Problem requirements
Recast the lines from the one containing "- You must have the Owner role for the group." through the one containing "1. Select the **Pipelines** tab." as a numbered list with blank lines omitted, and do not include any other lines.

Provided data
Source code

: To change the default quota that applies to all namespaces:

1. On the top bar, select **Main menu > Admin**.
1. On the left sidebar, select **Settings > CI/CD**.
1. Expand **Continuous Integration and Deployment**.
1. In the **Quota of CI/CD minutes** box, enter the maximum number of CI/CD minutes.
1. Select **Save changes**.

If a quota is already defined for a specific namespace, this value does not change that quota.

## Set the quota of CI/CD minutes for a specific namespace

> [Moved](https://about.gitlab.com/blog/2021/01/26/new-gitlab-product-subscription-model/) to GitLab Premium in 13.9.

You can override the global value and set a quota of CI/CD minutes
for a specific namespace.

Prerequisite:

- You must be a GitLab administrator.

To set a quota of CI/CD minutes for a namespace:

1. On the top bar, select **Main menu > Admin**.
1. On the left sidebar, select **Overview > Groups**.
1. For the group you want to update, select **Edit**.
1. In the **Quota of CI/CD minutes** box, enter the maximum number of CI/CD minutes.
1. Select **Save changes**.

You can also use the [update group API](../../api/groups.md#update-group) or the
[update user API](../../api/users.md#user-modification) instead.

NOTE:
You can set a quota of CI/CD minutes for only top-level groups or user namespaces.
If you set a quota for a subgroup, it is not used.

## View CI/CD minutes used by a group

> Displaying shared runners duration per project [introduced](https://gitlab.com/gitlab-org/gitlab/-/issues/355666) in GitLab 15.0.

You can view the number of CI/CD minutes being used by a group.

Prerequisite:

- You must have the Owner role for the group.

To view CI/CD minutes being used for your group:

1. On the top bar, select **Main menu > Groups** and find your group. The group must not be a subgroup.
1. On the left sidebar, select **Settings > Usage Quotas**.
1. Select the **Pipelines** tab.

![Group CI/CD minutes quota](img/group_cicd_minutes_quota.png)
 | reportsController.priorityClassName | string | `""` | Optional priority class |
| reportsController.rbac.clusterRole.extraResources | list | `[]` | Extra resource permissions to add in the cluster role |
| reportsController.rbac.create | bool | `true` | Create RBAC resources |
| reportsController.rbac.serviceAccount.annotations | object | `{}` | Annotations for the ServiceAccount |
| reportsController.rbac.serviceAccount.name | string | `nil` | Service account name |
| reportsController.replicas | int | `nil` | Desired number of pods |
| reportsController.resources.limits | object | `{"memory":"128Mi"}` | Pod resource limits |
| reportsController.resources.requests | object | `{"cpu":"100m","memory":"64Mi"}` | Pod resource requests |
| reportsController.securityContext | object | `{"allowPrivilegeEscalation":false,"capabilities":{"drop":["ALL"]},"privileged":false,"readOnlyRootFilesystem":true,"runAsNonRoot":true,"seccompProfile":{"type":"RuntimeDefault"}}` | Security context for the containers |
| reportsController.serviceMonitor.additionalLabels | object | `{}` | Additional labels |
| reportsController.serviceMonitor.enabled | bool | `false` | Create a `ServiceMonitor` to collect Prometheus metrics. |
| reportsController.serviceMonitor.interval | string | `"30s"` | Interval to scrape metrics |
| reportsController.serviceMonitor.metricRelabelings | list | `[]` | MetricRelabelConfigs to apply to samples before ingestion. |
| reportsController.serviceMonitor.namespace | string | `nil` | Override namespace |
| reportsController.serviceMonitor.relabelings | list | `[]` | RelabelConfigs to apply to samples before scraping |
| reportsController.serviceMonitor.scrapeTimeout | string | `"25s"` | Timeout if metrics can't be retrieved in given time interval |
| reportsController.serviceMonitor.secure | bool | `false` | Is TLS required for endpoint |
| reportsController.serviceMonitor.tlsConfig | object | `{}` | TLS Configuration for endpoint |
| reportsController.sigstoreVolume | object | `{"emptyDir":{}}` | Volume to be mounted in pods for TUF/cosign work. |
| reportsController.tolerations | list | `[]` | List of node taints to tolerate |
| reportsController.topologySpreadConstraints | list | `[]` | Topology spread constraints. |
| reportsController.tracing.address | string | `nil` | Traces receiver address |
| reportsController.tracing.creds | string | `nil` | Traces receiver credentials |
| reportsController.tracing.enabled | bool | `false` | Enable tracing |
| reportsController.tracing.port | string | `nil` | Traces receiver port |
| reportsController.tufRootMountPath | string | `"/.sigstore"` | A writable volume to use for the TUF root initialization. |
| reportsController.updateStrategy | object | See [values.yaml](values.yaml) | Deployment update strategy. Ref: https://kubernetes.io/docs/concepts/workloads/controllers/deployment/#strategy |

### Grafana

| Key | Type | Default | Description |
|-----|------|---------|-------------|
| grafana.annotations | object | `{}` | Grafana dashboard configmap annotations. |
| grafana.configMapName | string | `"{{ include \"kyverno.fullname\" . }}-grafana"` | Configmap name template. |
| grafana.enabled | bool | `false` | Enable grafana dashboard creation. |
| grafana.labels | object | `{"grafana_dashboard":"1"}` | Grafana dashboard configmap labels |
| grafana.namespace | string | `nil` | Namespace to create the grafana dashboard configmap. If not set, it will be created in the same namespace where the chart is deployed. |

Solution to the exercise
1. - You must have the Owner role for the group.
2. To view CI/CD minutes being used for your group:
3. 1. On the top bar, select **Main menu > Groups** and find your group. The group must not be a subgroup.
4. 1. On the left sidebar, select **Settings > Usage Quotas**.
5. 1. Select the **Pipelines** tab.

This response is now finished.